While the finished product closely approximates GWWO’s original design, Reed says the architect’s embracing of the Fibonacci sequence “added an additional level of meaning to the building.”
With that in mind, Reed says, “A building that grows organically from the middle made sense to us.” GWWO’s design for the Cade emphasized a central space that then branches out, extending with a ratio resulting in a nautilus shell-shaped structure.
The designers also used the Fibonacci sequence to arrange the facility’s proportions of rooms and elevations. While incorporating Fibonacci into the design was a challenge, Reed says, “It worked quite well with the original design.”
How to build the Cade’s circular structure was the first head-scratcher, says Ivan Oelrich, president of Oelrich Construction, Jonesville, Fla.
After much brainstorming, “We finally realized that all we needed was a good point in the middle to start pulling everything from,” Oelrich says. On site, contractors guarded that point like “sacred ground” until the building’s structural steel frame was in place. At that point, the project “turned into a normal job,” Oelrich says.
But that work was hardly straightforward. Working in a clockwise manner, crews constructed the structural steel rotunda of 10 vertical columns and several horizontal radius beams.
At the Cade’s center lies the building’s rotunda, which features exposed, hot-forged steel that was cold-formed into radius beams. As a consequence of having to use heavy equipment to erect numerous components at high levels, Oelrich opted to place the building’s center concrete slab near the end of the project.
The building is clad in pressurized 1-in.-thick glazing with inert argon glass. The low-E coating helps reduce UV ray reflection and minimizes the building’s radiant heat gain.
The structure’s exterior insulated finish system, or EIFS, is coated with metallic copper paint and encircled with 1/8-in.-thick perforated aluminum architectural paneling. That last component, says Reed, is an example of a cost-effective material choice that helped the team meet the owner’s budget.
Throughout, exposed structures abound. Again, that was a conscious design choice, says Reed. “Exposing the structure and the connections seems to make sense for this idea of creativity.”
A signature component of the Cade Museum is its skylight oculus ring, which symbolically “opens the space to the universe and all experiences beyond the museum,” states the contractor’s contest entry. Itself a mesmerizing synthesis of design and construction, the lofty structure extols the virtues of necessity, curiosity, serendipity, iteration and imagination. Designed to fit together “like a wedding band,” the component took four weeks of hand welding to develop, says the contractor.

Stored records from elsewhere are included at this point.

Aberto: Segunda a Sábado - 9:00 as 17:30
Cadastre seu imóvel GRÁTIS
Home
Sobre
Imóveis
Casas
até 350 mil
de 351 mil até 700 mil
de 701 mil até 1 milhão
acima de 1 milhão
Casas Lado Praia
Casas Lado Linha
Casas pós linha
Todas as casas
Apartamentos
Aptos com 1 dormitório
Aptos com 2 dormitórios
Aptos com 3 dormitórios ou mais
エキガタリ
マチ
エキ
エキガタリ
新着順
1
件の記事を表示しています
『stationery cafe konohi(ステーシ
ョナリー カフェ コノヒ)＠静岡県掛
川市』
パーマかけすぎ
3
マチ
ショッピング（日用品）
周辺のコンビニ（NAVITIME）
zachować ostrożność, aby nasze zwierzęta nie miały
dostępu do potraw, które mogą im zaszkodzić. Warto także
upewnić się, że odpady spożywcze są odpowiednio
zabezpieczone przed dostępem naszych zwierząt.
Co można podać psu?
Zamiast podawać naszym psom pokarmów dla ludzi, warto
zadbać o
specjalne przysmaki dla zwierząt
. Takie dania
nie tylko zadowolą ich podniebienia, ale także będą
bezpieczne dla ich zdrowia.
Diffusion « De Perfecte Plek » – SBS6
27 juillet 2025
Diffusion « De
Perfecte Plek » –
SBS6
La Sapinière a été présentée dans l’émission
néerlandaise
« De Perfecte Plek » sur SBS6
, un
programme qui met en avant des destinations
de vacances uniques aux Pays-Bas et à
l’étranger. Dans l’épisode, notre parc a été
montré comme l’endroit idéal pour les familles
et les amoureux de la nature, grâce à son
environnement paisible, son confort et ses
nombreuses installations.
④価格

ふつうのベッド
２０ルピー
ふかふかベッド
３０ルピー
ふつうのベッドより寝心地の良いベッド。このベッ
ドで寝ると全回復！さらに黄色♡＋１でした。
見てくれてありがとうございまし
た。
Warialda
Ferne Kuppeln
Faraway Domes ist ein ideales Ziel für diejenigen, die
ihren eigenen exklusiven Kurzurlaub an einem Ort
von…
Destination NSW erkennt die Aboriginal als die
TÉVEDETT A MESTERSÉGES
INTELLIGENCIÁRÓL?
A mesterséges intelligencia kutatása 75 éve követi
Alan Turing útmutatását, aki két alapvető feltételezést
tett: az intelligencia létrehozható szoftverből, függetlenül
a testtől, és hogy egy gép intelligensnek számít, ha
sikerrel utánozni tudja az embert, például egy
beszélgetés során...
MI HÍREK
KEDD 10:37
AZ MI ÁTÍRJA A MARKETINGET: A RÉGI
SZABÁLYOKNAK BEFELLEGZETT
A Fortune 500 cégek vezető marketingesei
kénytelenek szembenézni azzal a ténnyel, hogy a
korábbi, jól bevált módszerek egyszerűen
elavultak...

Anticipating future growth, the current Cade was designed to expand both vertically and horizontally via steel connection points embedded in the superstructure. The intent is to allow expansion that mimics organic growth.

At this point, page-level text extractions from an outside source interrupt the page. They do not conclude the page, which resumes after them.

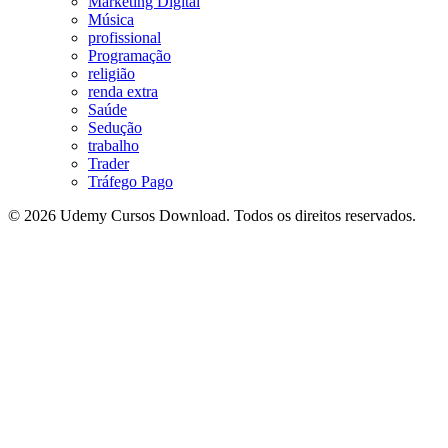
Marketing Digital
Música
profissional
Programação
religião
renda extra
Saúde
Sedução
trabalho
Trader
Tráfego Pago
© 2026 Udemy Cursos Download. Todos os direitos reservados.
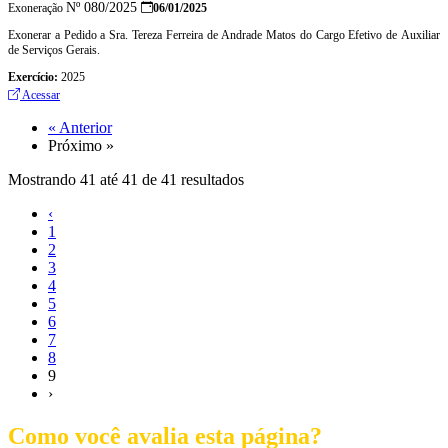
Nº 080/2025
Exoneração
06/01/2025
Exonerar a Pedido a Sra. Tereza Ferreira de Andrade Matos do Cargo Efetivo de Auxiliar
de Serviços Gerais.
Exercício:
2025
Acessar
« Anterior
Próximo »
Mostrando
41
até
41
de
41
resultados
‹
1
2
3
4
5
6
7
8
9
›
Como você avalia esta página?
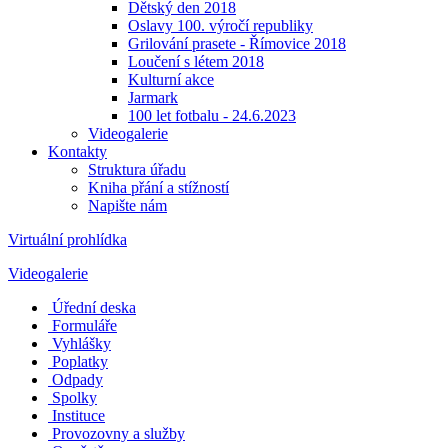
Dětský den 2018
Oslavy 100. výročí republiky
Grilování prasete - Římovice 2018
Loučení s létem 2018
Kulturní akce
Jarmark
100 let fotbalu - 24.6.2023
Videogalerie
Kontakty
Struktura úřadu
Kniha přání a stížností
Napište nám
Virtuální prohlídka
Videogalerie
Úřední deska
Formuláře
Vyhlášky
Poplatky
Odpady
Spolky
Instituce
Provozovny a služby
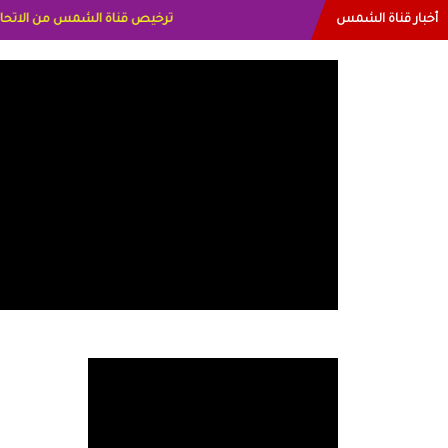
أخبار قناة الشمس
البياتي العراق الاعلاميه هند احمد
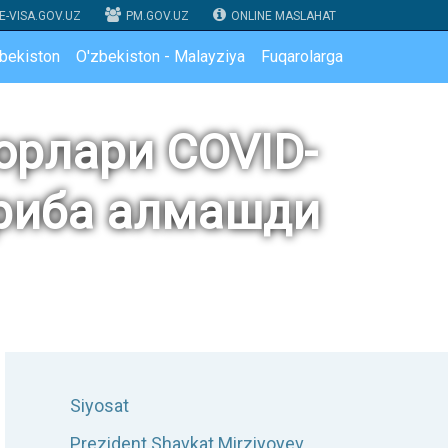
E-VISA.GOV.UZ
PM.GOV.UZ
ONLINE MASLAHAT
zbekiston
O'zbekiston - Malayziya
Fuqarolarga
орлари COVID-
жриба алмашди
Siyosat
Prezident Shavkat Mirziyoyev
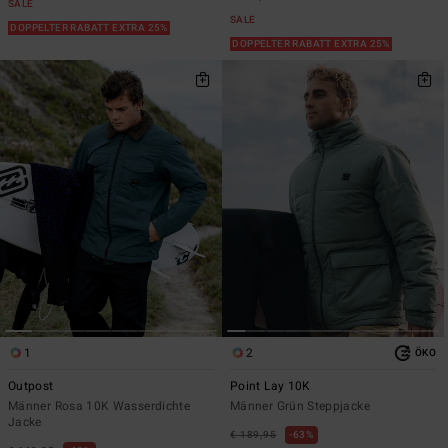
SALE
SALE
DOPPELTER RABATT EXTRA 25%
DOPPELTER RABATT EXTRA 25%
1
2
ÖKO
Outpost
Point Lay 10K
Männer Rosa 10K Wasserdichte
Männer Grün Steppjacke
Jacke
€ 189,95
63%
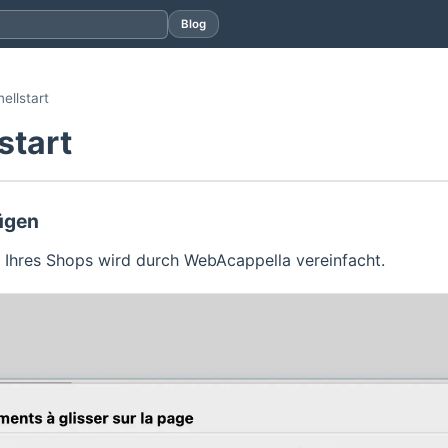
Blog
ellstart
start
ügen
 Ihres Shops wird durch WebAcappella vereinfacht.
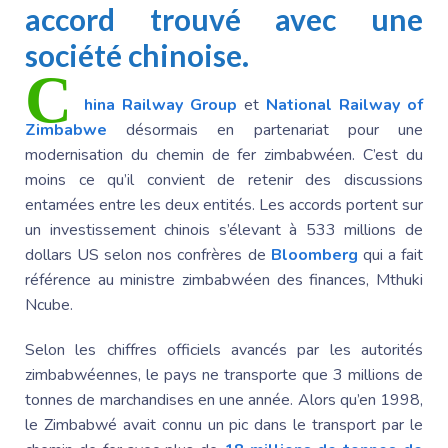
accord trouvé avec une
société chinoise.
C
hina Railway Group
et
National Railway of
Zimbabwe
désormais en partenariat pour une
modernisation du chemin de fer zimbabwéen. C’est du
moins ce qu’il convient de retenir des discussions
entamées entre les deux entités. Les accords portent sur
un investissement chinois s’élevant à 533 millions de
dollars US selon nos confrères de
Bloomberg
qui a fait
référence au ministre zimbabwéen des finances, Mthuki
Ncube.
Selon les chiffres officiels avancés par les autorités
zimbabwéennes, le pays ne transporte que 3 millions de
tonnes de marchandises en une année. Alors qu’en 1998,
le Zimbabwé avait connu un pic dans le transport par le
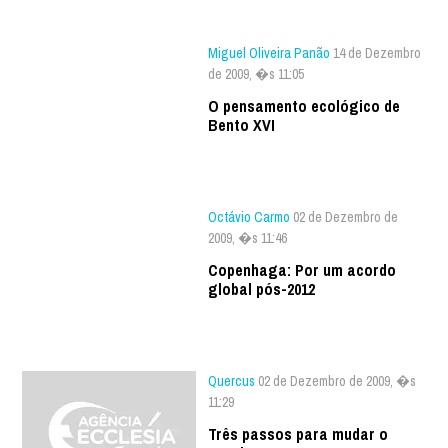
Miguel Oliveira Panão
14 de Dezembro
de 2009, �s 11:05
O pensamento ecológico de
Bento XVI
Octávio Carmo
02 de Dezembro de
2009, �s 11:46
Copenhaga: Por um acordo
global pós-2012
Quercus
02 de Dezembro de 2009, �s
11:29
Três passos para mudar o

“Hopefully it will never look like a building that was created and then has an addition to it,” Reed says. “It will always look like a complete building. It will grow like your brain grows.”
In the end, says Bailes, the new facility is delivering on the museum’s mission of inspiring future generations. Remarking on her own experience of watching a group of local schoolchildren—a significant percentage of whom grow up in poverty—walk into the museum and gasp at the sight of the oculus ring, Bailes said she heard their sound “resonate” in the space, audible evidence of the facility’s inspirational essence.
Like the children, she says, “This building has really opened my eyes.”